= Patent cliff =

Sales phenomenon

The term patent cliff refers to the phenomenon of patent expiration dates and an abrupt drop in sales that follows for a group of products capturing a high percentage of a market. Usually, these phenomena are noticed when they affect blockbuster products—a blockbuster product in the pharmaceutical industry, for example, is defined as a product with sales exceeding US$1 billion per year. In the United States, when a product’s patent expiration comes after 20 years, there is a sudden decrease in a particular company’s annual income. After the expiration date, the combatants then can start selling that particular drug in the market. This was a Patent Cliff.

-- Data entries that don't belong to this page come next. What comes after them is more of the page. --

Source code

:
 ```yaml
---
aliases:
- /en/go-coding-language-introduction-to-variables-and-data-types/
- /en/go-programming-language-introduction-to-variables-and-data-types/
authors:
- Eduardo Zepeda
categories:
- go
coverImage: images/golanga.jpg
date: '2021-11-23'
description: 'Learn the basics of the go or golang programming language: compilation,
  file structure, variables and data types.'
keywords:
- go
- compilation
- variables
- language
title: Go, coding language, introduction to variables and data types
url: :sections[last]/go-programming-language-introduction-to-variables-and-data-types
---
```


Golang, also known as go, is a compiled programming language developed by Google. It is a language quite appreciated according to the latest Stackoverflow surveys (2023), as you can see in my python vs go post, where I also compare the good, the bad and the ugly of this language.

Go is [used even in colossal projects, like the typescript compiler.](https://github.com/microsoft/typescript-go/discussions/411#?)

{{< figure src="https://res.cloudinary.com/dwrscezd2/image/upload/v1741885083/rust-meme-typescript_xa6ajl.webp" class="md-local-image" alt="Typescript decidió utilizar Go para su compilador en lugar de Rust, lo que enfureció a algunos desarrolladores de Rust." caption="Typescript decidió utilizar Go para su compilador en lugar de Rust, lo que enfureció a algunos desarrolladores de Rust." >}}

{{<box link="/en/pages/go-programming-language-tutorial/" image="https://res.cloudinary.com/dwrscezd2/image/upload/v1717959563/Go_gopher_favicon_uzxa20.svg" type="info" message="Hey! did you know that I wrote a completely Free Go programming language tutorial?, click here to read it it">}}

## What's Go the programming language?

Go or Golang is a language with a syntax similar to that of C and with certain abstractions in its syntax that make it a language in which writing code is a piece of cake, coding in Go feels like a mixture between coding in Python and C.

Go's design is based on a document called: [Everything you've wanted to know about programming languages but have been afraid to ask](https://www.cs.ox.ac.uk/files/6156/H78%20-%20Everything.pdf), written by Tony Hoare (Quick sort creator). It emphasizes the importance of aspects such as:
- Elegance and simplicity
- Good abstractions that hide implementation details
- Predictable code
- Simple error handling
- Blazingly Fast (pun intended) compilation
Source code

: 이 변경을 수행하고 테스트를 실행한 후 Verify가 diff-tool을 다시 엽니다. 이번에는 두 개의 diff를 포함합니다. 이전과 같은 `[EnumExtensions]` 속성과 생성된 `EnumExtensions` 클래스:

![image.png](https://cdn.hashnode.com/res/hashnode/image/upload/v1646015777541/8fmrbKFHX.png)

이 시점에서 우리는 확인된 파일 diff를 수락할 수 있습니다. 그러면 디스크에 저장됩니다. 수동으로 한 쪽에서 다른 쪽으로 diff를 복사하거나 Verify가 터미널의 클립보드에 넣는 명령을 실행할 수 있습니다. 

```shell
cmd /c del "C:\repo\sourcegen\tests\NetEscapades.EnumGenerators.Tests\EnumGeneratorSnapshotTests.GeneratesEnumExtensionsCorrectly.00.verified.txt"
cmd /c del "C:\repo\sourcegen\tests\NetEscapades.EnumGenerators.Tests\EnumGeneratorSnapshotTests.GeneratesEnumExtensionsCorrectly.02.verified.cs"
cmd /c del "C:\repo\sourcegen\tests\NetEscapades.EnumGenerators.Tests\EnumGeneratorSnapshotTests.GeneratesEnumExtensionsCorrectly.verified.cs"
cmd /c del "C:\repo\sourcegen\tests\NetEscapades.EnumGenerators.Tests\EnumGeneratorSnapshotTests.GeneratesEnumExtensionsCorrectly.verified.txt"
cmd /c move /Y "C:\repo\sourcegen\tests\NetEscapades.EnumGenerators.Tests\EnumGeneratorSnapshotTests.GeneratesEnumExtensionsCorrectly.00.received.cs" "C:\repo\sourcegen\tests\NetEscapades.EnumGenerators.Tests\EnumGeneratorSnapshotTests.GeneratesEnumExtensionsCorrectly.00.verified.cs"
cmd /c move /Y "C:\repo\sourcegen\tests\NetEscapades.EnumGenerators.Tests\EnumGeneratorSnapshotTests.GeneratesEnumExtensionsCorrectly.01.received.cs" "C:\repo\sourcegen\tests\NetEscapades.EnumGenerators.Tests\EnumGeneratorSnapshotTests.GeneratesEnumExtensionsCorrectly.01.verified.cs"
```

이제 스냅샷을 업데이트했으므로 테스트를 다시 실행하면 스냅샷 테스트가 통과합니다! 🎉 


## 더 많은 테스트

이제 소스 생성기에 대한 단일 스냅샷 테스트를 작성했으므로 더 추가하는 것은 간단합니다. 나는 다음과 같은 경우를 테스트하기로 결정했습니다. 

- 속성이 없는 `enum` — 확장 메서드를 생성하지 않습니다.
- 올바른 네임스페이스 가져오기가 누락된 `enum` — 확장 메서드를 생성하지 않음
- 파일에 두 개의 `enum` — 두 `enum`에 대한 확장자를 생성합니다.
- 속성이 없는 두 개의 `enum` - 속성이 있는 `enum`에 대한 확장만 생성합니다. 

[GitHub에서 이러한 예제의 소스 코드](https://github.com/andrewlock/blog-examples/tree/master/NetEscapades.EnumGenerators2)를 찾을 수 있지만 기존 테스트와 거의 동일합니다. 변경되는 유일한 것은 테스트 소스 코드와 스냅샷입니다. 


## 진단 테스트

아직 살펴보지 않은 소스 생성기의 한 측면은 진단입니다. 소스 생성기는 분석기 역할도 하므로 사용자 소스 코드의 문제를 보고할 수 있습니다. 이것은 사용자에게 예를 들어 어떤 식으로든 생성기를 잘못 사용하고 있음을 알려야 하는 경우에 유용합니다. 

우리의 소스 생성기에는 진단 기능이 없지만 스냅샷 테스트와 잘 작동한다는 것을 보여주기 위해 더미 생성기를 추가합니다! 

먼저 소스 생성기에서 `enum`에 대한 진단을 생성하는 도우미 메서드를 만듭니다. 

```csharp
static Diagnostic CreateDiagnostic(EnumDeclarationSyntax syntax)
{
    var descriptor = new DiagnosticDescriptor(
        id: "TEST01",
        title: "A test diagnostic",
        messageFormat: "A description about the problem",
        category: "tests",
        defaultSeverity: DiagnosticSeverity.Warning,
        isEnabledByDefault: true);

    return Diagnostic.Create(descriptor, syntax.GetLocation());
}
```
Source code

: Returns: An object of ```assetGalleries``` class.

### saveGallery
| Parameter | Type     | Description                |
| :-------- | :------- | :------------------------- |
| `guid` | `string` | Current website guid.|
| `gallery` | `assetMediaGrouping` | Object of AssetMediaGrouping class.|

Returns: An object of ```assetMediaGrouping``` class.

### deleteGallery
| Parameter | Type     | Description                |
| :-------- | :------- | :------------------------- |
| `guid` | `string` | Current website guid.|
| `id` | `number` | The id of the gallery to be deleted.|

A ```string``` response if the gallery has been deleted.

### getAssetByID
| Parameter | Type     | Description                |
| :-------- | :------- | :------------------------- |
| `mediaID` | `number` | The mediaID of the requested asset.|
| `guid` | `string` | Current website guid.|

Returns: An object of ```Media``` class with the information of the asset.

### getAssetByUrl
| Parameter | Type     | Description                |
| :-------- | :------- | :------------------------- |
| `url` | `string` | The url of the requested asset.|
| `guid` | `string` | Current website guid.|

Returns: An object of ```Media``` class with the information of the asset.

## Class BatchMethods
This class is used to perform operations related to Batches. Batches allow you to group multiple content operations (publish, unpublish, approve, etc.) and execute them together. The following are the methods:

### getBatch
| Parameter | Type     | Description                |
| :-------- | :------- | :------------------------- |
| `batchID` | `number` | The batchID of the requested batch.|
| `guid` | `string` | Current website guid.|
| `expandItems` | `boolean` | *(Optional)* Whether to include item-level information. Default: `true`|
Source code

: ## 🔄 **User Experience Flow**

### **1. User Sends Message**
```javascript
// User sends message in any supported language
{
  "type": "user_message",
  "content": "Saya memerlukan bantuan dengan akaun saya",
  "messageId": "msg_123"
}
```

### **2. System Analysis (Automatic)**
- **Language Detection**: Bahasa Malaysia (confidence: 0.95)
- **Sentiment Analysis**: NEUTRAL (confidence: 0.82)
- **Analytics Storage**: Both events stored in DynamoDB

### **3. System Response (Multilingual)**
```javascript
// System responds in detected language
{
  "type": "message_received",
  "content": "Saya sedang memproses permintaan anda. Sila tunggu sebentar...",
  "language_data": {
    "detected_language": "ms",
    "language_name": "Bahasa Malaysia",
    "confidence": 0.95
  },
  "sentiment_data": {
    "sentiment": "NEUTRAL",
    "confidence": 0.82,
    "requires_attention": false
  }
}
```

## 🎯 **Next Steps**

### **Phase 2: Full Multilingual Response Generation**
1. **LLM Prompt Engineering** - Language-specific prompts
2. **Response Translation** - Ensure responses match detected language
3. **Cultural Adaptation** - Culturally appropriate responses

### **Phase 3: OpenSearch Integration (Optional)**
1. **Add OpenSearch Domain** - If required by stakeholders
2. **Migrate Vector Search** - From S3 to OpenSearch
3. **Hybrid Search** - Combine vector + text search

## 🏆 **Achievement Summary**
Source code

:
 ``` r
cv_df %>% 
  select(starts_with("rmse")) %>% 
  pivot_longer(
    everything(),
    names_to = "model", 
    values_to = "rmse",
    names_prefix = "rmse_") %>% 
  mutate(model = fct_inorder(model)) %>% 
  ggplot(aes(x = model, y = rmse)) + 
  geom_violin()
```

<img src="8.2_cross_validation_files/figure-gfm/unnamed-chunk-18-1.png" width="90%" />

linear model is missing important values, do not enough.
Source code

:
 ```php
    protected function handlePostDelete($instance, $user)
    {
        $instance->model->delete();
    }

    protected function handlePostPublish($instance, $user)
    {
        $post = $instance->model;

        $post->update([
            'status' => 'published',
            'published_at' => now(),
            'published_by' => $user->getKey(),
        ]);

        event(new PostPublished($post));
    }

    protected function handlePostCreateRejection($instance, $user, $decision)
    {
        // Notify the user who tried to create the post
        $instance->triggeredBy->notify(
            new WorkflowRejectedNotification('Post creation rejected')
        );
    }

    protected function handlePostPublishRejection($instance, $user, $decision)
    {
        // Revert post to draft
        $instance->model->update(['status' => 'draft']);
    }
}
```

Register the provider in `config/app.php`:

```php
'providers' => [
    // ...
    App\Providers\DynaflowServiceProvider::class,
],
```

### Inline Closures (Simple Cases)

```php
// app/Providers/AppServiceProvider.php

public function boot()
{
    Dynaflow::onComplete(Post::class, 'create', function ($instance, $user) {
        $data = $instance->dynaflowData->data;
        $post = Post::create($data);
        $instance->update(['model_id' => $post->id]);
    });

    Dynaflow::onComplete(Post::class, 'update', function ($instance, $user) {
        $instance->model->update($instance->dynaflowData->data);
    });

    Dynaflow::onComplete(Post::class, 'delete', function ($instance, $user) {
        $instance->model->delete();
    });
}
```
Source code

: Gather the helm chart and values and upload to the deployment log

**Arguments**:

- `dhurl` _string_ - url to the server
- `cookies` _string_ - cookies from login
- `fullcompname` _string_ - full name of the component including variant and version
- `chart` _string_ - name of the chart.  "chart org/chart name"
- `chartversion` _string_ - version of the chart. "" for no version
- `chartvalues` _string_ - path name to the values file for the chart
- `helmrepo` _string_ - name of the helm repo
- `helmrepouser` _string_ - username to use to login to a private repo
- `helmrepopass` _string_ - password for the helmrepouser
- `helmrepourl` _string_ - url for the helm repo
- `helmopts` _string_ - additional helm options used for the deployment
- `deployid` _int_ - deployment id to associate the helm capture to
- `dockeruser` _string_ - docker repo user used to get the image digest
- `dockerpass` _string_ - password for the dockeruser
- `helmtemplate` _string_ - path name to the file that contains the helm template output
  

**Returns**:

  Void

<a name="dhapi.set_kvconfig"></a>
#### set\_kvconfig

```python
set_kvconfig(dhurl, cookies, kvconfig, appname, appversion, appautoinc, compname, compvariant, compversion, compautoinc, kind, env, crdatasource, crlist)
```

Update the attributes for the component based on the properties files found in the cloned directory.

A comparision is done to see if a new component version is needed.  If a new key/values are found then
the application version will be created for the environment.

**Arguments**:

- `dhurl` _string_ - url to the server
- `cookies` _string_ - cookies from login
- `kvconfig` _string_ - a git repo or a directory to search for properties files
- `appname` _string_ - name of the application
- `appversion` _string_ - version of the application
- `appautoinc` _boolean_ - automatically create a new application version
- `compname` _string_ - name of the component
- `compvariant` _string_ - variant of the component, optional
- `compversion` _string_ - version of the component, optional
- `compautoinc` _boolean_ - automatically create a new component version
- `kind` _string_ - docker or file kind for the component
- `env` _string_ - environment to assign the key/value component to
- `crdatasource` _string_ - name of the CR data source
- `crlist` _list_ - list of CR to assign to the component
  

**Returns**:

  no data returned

The abrupt drop in sales expected after the date of patent expiration can be estimated with the following formula:

$Sales = {A}*{Y^B}$

where A is the peak sales value before the patent expiration and Y the years after the peak sales year (the peak sales year is considered year 0), and B is an exponent with value -1.032. The formula above could be simplified for practical calculations to:

$Sales = \frac{A}{Y}$

== Pharmaceutical industry ==
For example, Plavix, Singulair, Diovan and Lipitor are all chemical blockbuster drugs discovered in the early 1990s, with patent expiration date falling between 2011 and 2015; and Rituxan, Humira, Novolog and Avastin are biologic blockbuster drugs discovered in the late 1990s, with patent expiration date between 2014 and 2019. Thus, the revenue obtained through the sales of these products is at risk of falling drastically within the years of the patent cliff, which is often seen as an opportunity for other companies to generate revenue from selling generic or similar products.

Pharmaceutical companies expend significant resources in seeking routes to patent extensions. For instance, one method is to develop a new delivery method for the therapeutic.